[[ Input open ]]

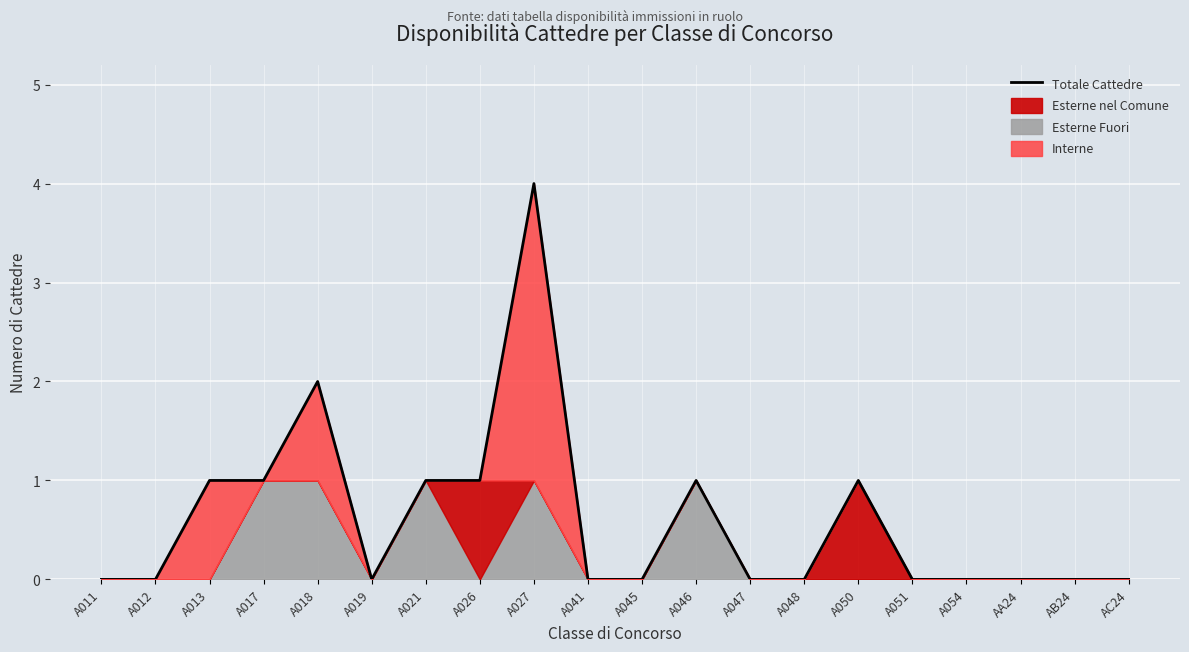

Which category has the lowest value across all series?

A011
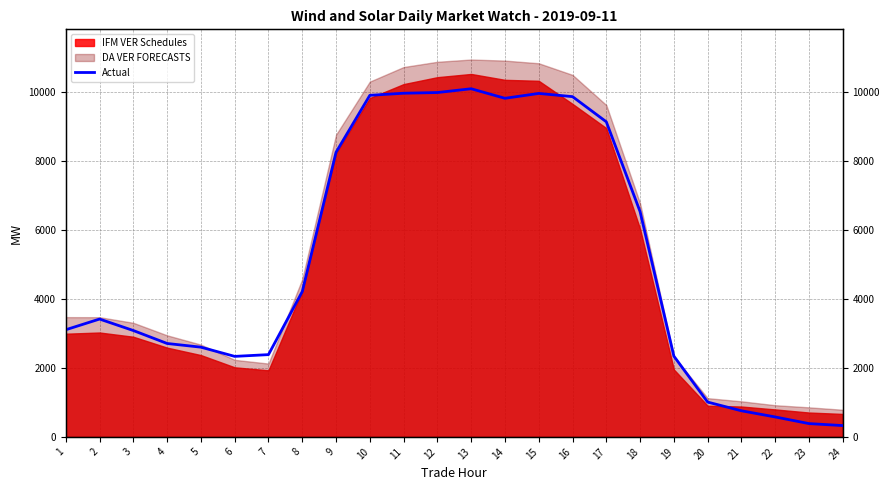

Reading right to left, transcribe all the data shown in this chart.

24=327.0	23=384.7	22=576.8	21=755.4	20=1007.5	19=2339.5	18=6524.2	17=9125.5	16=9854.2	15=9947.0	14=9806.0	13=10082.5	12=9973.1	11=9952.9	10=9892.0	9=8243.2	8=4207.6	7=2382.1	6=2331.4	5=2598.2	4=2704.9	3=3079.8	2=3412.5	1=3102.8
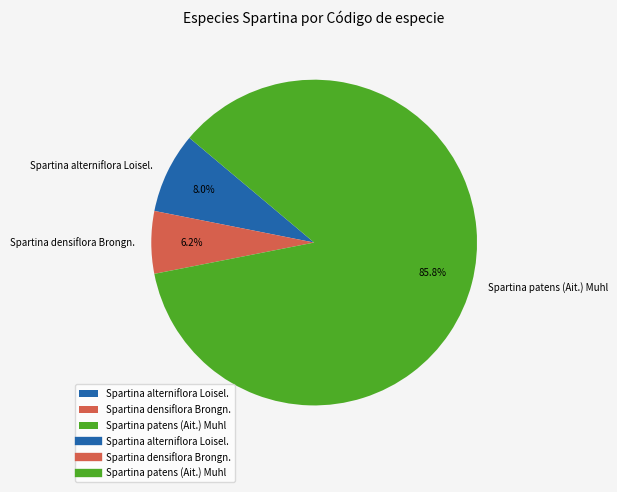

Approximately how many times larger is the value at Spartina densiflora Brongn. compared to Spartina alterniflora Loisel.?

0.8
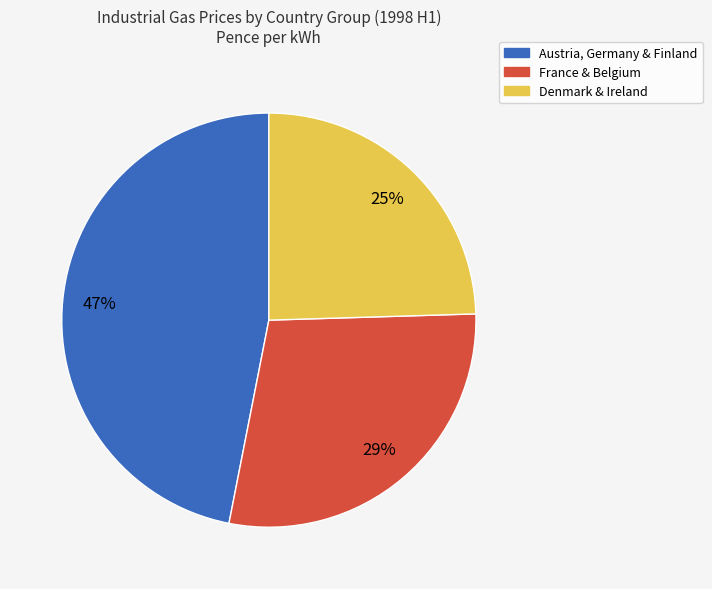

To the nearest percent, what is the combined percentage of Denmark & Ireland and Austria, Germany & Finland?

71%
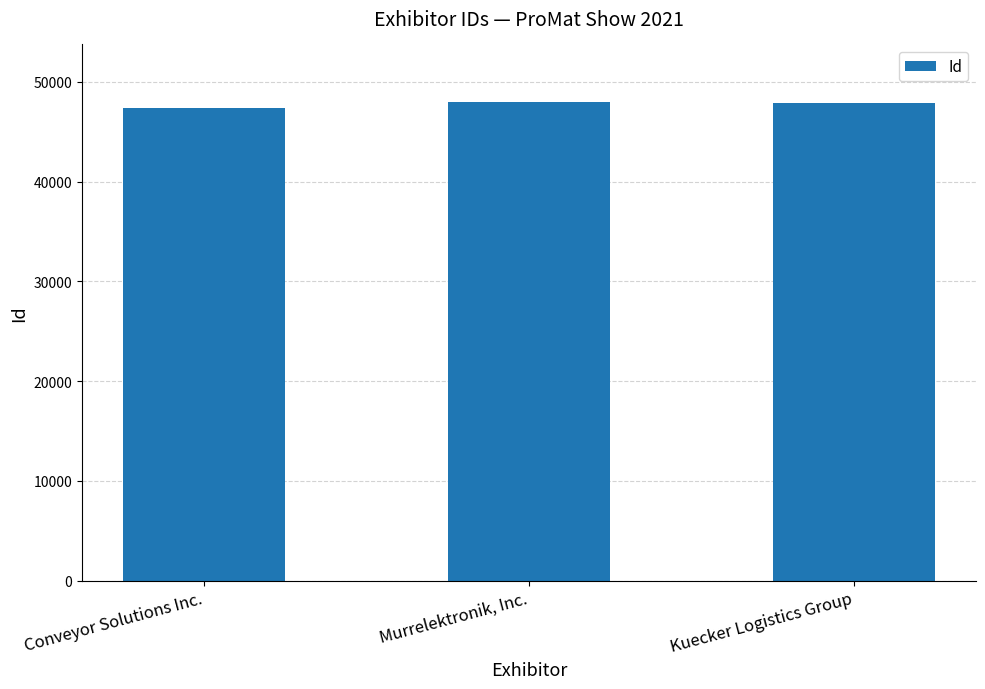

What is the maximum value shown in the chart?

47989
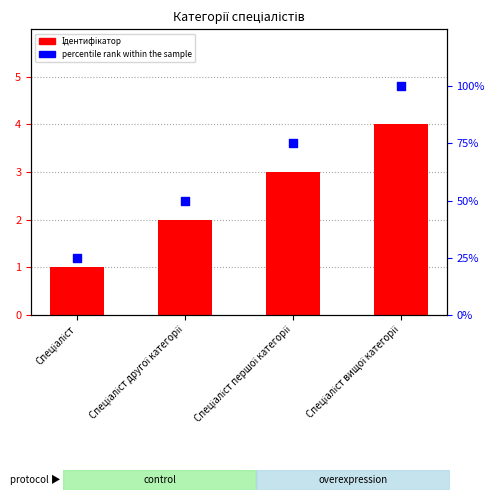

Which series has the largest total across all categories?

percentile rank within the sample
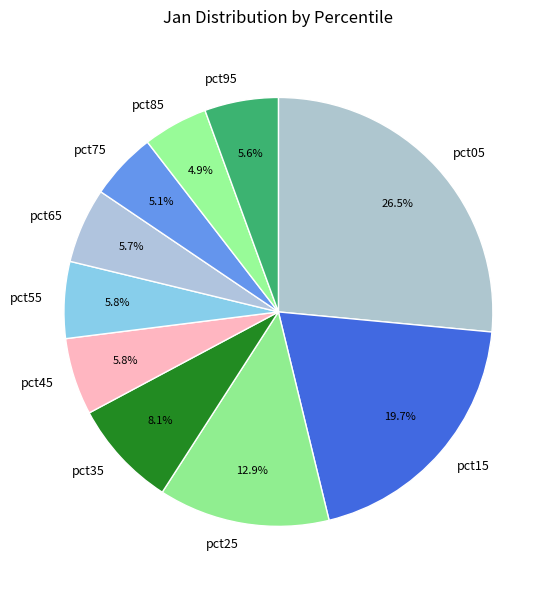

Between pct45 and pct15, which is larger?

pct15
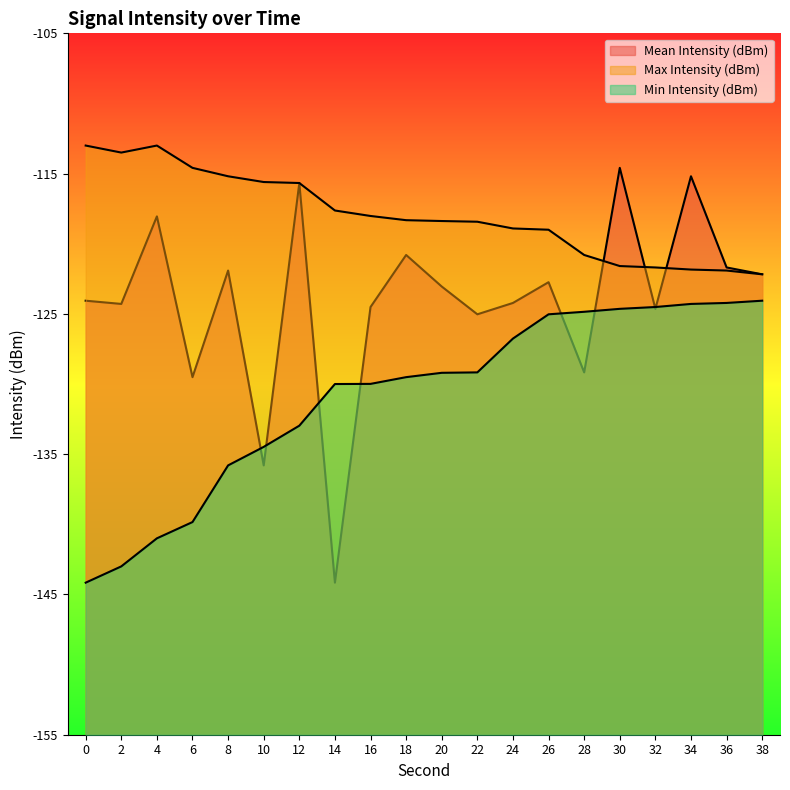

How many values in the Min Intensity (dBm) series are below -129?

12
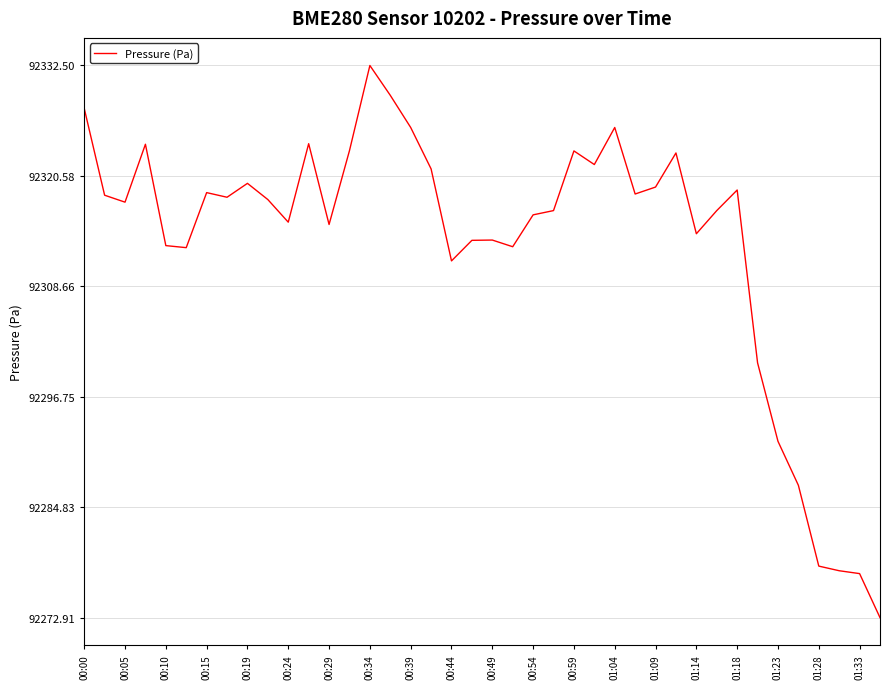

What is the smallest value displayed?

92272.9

[[ Input closed ]]

#### [What is required]
Turn the lines of all the items above into a JSON list of strings, one string per line, with blank lines omitted. Leave the pictures out of the list.

#### [Solution to this task]
[
  "Which category has the lowest value across all series?",
  "A011",
  "Reading right to left, transcribe all the data shown in this chart.",
  "24=327.0\t23=384.7\t22=576.8\t21=755.4\t20=1007.5\t19=2339.5\t18=6524.2\t17=9125.5\t16=9854.2\t15=9947.0\t14=9806.0\t13=10082.5\t12=9973.1\t11=9952.9\t10=9892.0\t9=8243.2\t8=4207.6\t7=2382.1\t6=2331.4\t5=2598.2\t4=2704.9\t3=3079.8\t2=3412.5\t1=3102.8",
  "Approximately how many times larger is the value at Spartina densiflora Brongn. compared to Spartina alterniflora Loisel.?",
  "0.8",
  "To the nearest percent, what is the combined percentage of Denmark & Ireland and Austria, Germany & Finland?",
  "71%",
  "What is the maximum value shown in the chart?",
  "47989",
  "Which series has the largest total across all categories?",
  "percentile rank within the sample",
  "Between pct45 and pct15, which is larger?",
  "pct15",
  "How many values in the Min Intensity (dBm) series are below -129?",
  "12",
  "What is the smallest value displayed?",
  "92272.9"
]